For all the headlines in recent years about digital destroying traditional retail, the recent PSN crisis sees us return to reality.

It has always been a gamble for consumers giving over credit card details and personal information to third parties – be they online retailers or digital platform holders. But we never thought our sacred data was in any real danger, did we?

Almost 80m people were caught out last week on PSN. Before that it was Play.com who had lost personal information. Who next? Steam? Amazon? Xbox Live?

The situation comes at the worst time for digital distribution, a market that has been growing rapidly over the past 12 months. And I am not convinced the issue will be just forgotten a few months down the line.
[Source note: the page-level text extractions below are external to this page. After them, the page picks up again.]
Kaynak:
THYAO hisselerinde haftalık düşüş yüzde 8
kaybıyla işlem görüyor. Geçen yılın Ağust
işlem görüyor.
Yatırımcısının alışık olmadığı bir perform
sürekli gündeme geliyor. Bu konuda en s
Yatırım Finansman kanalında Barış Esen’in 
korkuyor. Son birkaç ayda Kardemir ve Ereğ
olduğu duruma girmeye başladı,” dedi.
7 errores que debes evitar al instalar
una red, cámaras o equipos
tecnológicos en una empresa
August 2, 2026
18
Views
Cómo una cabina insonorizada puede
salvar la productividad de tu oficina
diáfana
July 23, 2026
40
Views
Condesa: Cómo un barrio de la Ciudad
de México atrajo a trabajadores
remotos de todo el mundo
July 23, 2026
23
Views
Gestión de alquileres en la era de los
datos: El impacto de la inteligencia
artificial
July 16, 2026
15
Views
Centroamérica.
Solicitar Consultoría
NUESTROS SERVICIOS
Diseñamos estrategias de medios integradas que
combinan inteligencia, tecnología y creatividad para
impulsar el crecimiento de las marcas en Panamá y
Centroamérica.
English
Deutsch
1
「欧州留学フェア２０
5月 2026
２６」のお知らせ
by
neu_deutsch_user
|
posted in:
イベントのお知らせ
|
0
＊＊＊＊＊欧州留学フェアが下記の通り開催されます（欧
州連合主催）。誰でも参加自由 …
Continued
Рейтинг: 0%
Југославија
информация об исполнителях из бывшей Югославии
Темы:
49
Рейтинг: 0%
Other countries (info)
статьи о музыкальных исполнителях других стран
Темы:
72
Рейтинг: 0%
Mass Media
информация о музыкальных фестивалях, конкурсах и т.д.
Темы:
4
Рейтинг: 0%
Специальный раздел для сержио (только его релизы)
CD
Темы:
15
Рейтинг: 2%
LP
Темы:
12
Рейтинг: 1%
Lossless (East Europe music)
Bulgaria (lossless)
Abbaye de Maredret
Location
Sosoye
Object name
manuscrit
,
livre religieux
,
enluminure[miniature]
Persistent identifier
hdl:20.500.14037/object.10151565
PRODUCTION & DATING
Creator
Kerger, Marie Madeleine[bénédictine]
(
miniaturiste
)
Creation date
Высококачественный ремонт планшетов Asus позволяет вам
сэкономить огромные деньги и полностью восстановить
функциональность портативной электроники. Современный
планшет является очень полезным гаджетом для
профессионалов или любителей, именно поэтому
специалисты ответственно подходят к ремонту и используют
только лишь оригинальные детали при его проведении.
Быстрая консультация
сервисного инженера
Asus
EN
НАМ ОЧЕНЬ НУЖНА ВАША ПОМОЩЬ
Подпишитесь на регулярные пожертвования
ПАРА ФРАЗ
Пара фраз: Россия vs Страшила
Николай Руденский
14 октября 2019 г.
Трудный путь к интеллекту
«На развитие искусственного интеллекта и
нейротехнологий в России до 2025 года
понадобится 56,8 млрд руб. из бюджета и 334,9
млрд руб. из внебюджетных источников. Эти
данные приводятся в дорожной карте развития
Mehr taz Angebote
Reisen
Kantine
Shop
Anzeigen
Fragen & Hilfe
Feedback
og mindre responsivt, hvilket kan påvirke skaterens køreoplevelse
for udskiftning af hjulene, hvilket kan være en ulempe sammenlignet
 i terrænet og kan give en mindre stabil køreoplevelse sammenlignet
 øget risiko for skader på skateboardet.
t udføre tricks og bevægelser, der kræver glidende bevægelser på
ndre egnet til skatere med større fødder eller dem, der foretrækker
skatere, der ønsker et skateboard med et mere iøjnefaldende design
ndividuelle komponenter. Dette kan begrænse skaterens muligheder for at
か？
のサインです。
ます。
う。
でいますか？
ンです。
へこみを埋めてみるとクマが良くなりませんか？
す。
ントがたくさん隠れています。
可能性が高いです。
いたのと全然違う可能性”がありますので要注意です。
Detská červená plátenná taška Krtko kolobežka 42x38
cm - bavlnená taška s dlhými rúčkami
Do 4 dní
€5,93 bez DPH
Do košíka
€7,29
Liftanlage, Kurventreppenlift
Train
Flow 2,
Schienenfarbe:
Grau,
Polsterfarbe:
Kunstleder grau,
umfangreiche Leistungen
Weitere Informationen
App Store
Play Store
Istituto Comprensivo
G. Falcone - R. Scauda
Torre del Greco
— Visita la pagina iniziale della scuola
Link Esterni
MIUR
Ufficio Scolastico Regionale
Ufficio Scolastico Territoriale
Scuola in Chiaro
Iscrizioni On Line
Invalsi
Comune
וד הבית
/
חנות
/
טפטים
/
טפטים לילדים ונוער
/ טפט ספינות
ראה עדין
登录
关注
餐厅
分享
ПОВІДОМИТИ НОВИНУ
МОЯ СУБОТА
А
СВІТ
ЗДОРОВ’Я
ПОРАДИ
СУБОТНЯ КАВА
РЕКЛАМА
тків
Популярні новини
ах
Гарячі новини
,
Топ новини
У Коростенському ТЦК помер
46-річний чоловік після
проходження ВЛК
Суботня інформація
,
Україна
Consumer confidence is paramount when it comes to retailing. Take online shopping, recent data from ERA showed that – on average – online shops are the cheapest for games, and you’d expect the likes of Play, Amazon and ShopTo to be the No.1 destination for most gamers. But they’re not. Web shopping is growing, but more games were bought at supermarkets than through online stores last year.

Why is this? Well it could be many things, the need for a credit card for one, the giving over of personal information, the difficultly in returning faulty goods and – the bane of online shopping – purchases getting lost in the post.

Many consumers are just not confident in shopping online.

And for these same consumers, the only safe way to buy digital content is to put on their coats, head down the shops and pick a points card from GAME or Tesco

If digital has any aspirations to takeover from traditional retail it needs to win over the confidence of the mass market. And with stories like PSN on the front pages of newspapers, we are not there. Not yet.